Top of Records to use
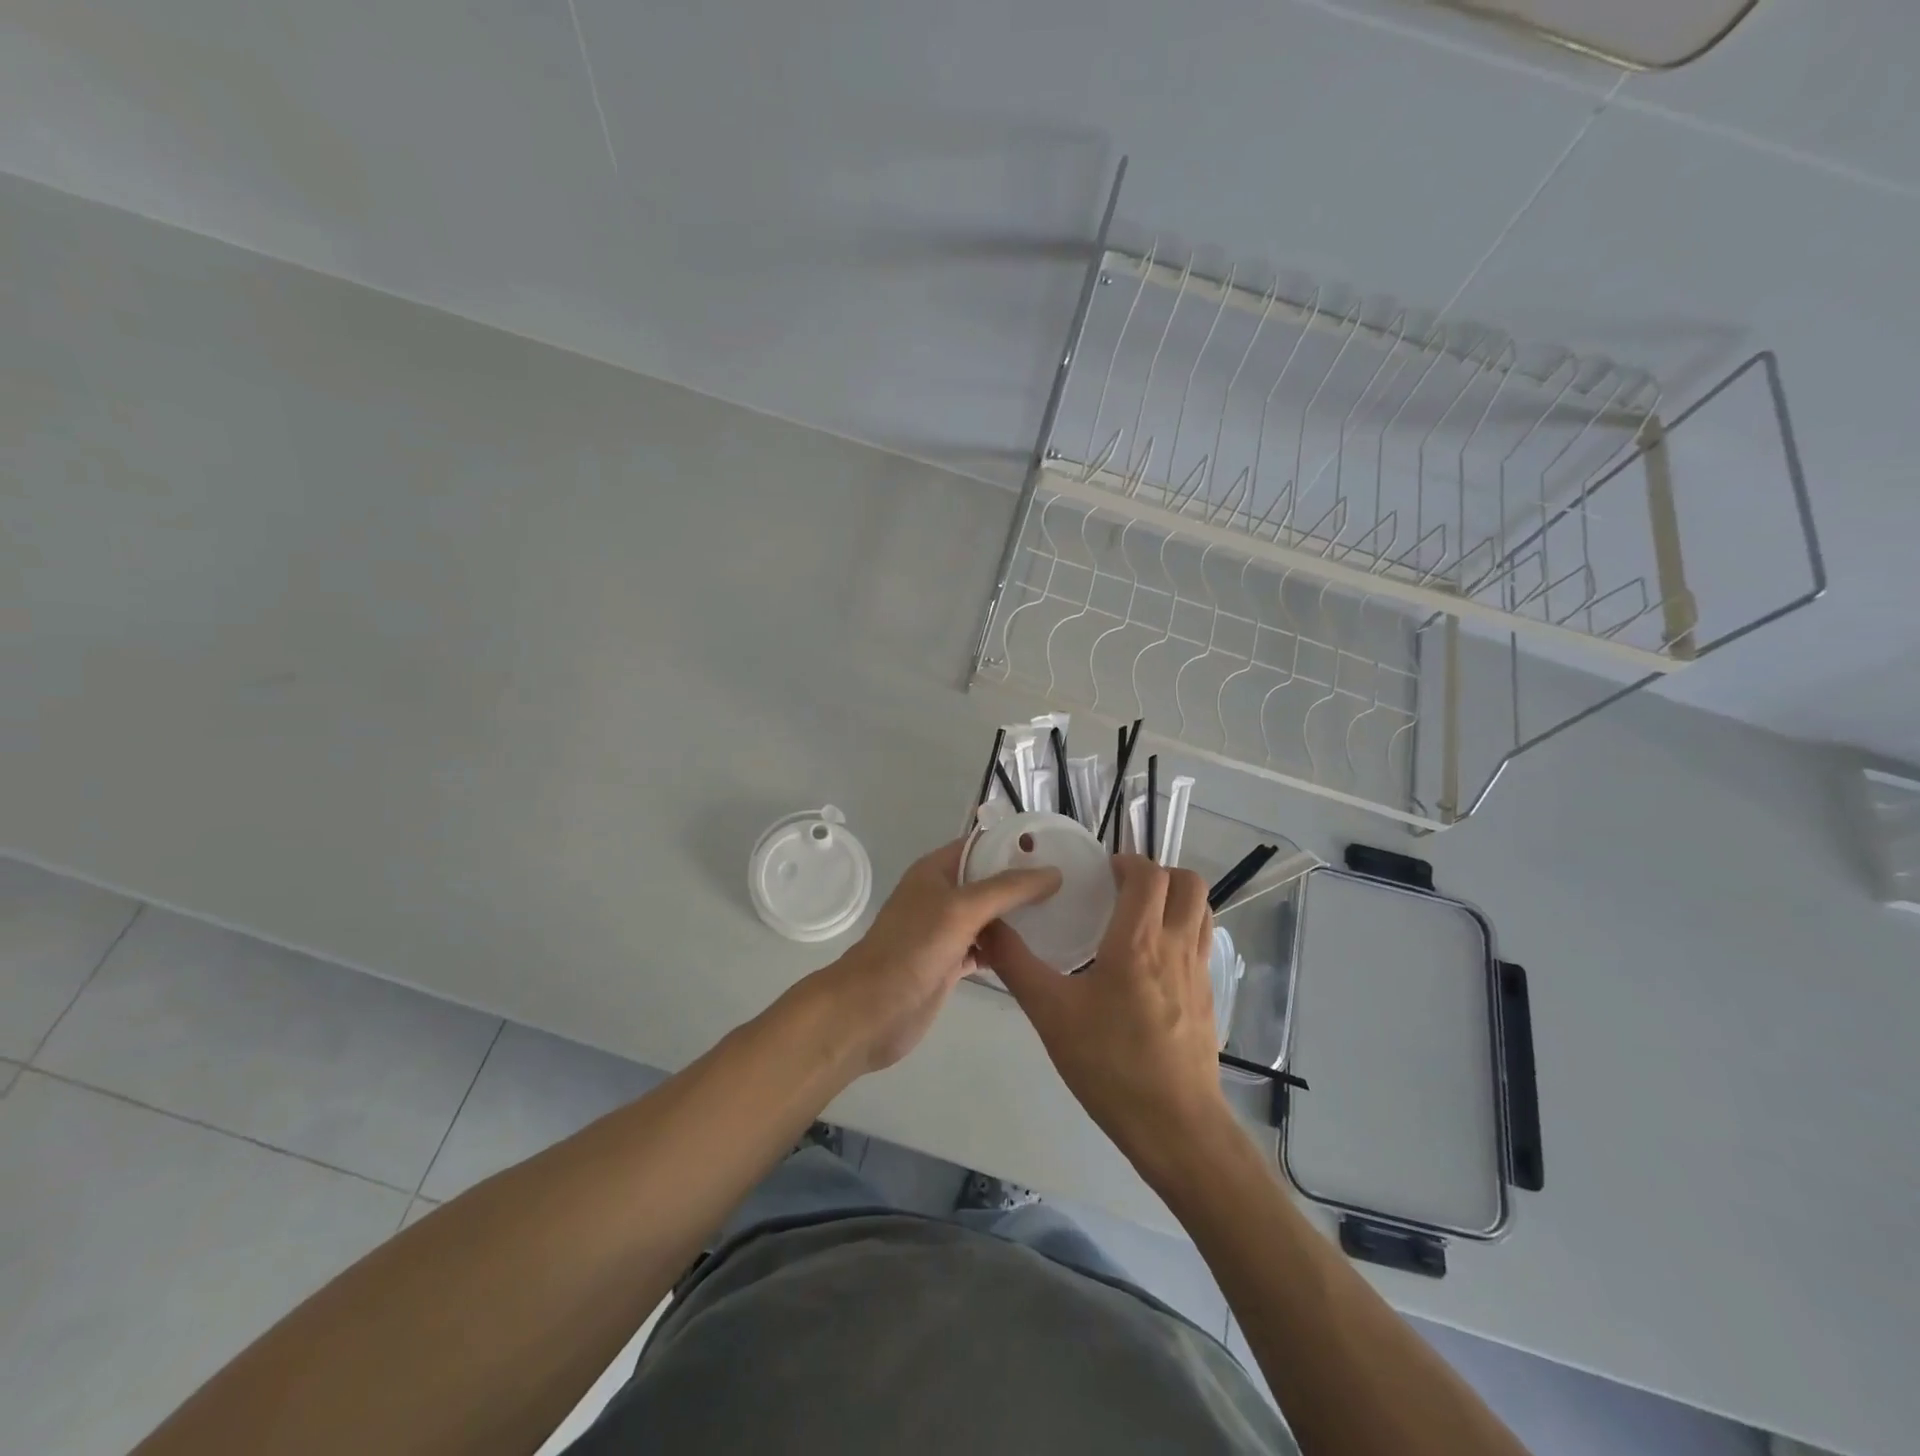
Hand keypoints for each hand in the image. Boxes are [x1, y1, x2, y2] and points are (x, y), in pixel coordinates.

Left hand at [812, 840, 1060, 1073]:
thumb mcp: (962, 909)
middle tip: (1070, 884)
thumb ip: (1008, 889)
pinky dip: (1008, 949)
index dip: (1014, 844)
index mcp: (936, 871)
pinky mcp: (951, 963)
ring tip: (1063, 913)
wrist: (872, 1010)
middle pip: (988, 881)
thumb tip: (1053, 872)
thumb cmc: (913, 948)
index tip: (1056, 848)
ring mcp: (946, 931)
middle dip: (1023, 882)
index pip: (980, 845)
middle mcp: (941, 896)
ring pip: (989, 917)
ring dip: (1018, 917)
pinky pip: (986, 949)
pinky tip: (1038, 951)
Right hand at [981, 855, 1227, 1170]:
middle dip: (1158, 872)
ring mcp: (1199, 972)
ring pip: (1202, 910)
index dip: (1128, 861)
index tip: (1102, 872)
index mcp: (1138, 941)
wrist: (1175, 1127)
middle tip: (1123, 888)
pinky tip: (1152, 961)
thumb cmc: (1110, 1064)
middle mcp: (1175, 946)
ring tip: (1140, 916)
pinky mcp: (1208, 998)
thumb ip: (1017, 965)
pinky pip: (1202, 943)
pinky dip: (1183, 930)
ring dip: (1176, 898)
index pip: (1149, 875)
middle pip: (1188, 883)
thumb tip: (987, 926)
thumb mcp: (1050, 1013)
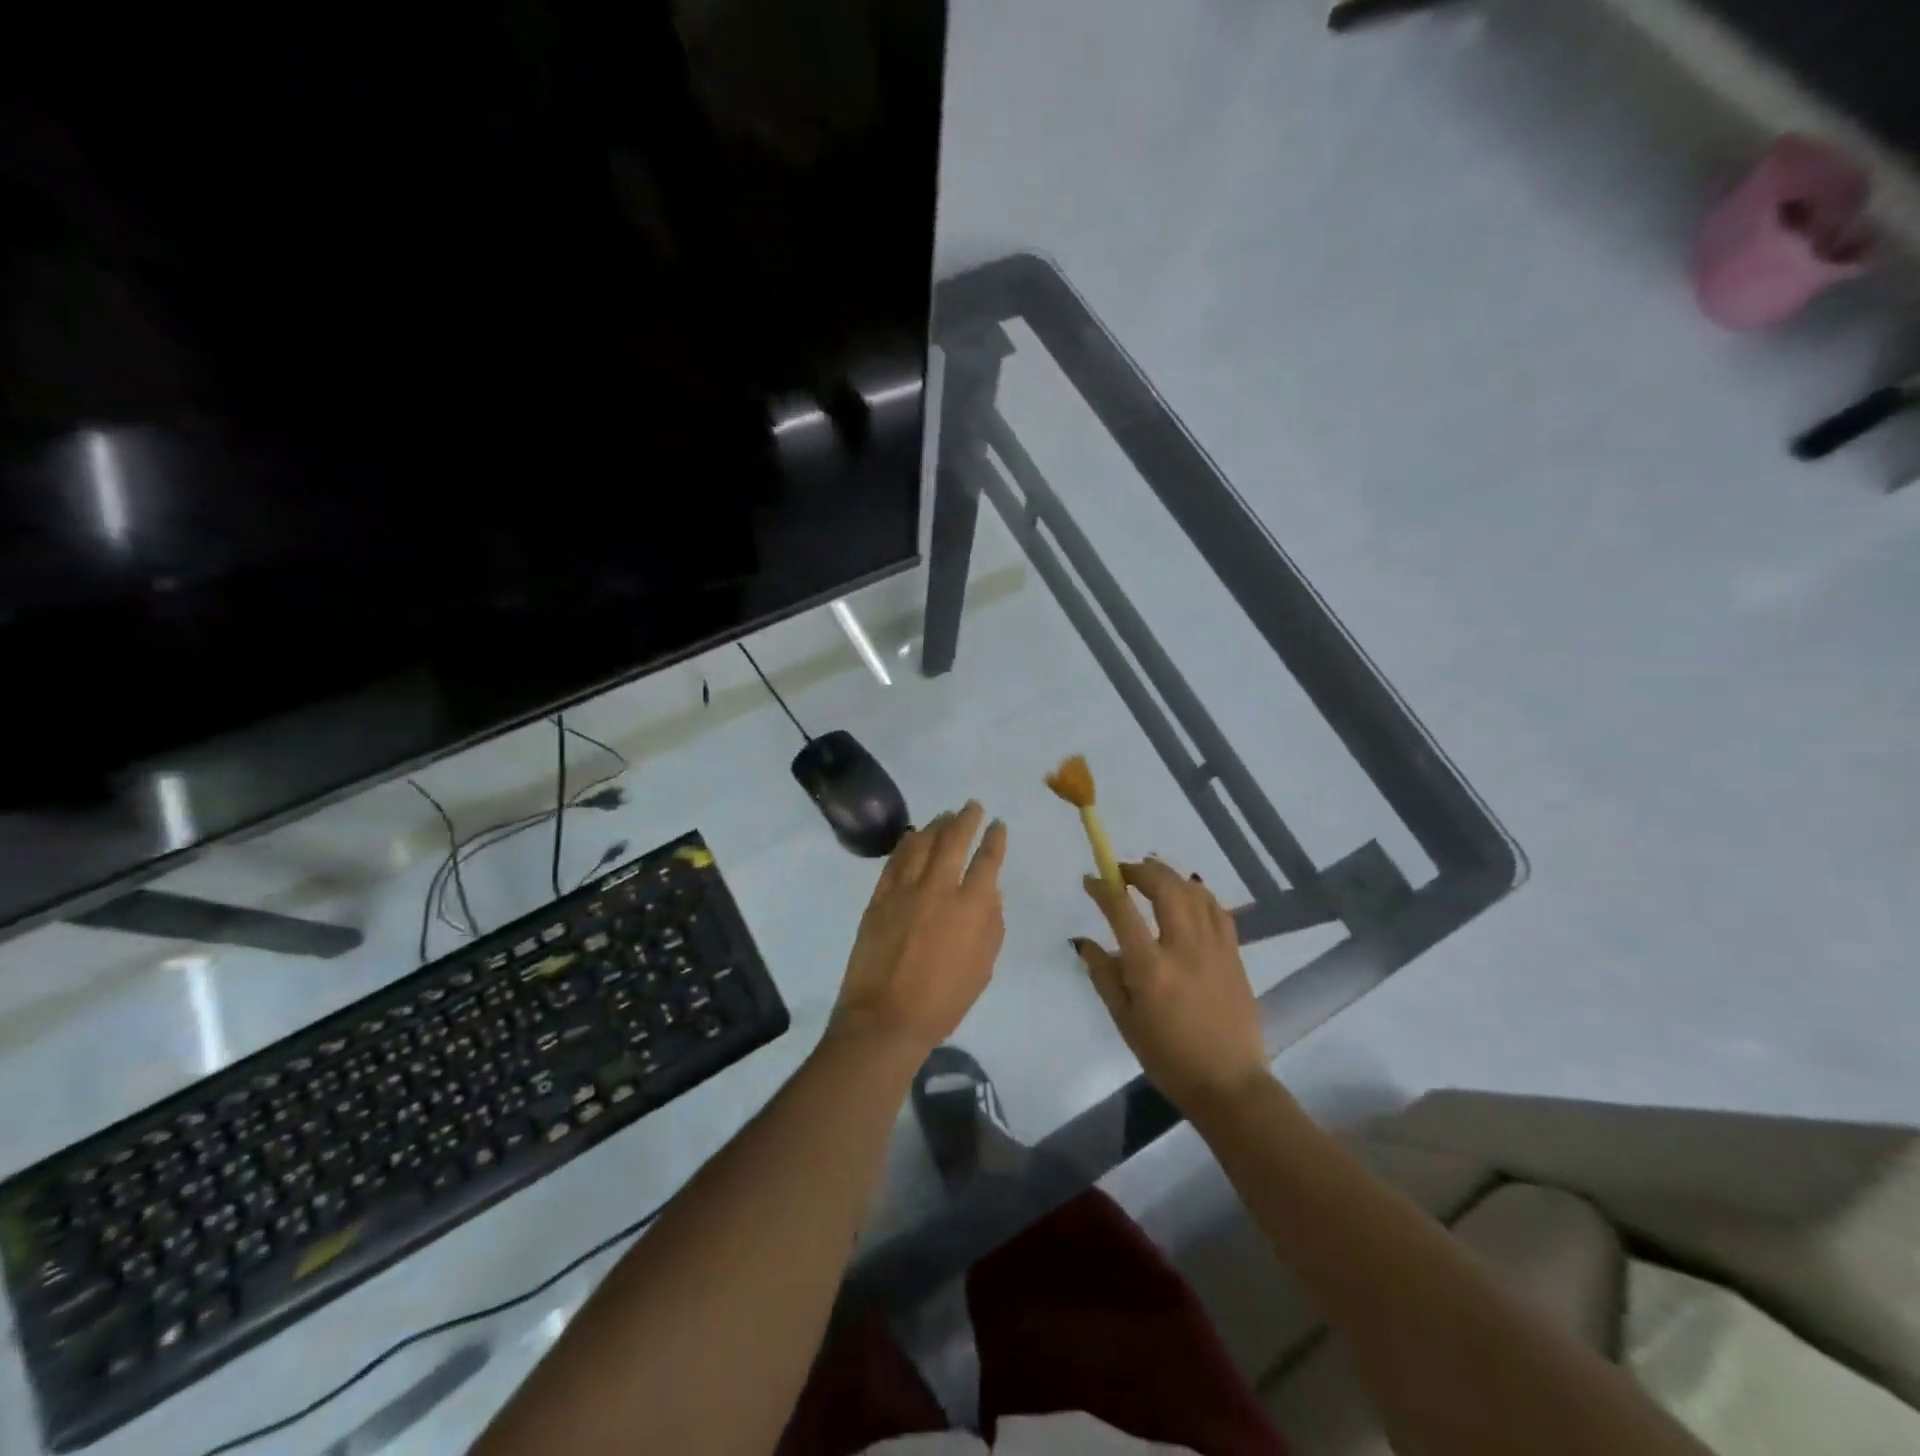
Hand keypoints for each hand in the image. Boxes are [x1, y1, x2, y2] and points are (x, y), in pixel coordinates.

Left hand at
Bottom of Records to use
Please list every line of the records that contains "hand".

Hand keypoints for each hand in the image. Boxes are [x1, y1, x2, y2] and points are (x, y), in pixel coordinates.
Left hand at [812, 840, 1060, 1073]:
Right hand at [981, 855, 1227, 1170]:
Hand keypoints for each hand in the image. Boxes are [x1, y1, x2, y2] and points are (x, y), in pixel coordinates.
Left hand at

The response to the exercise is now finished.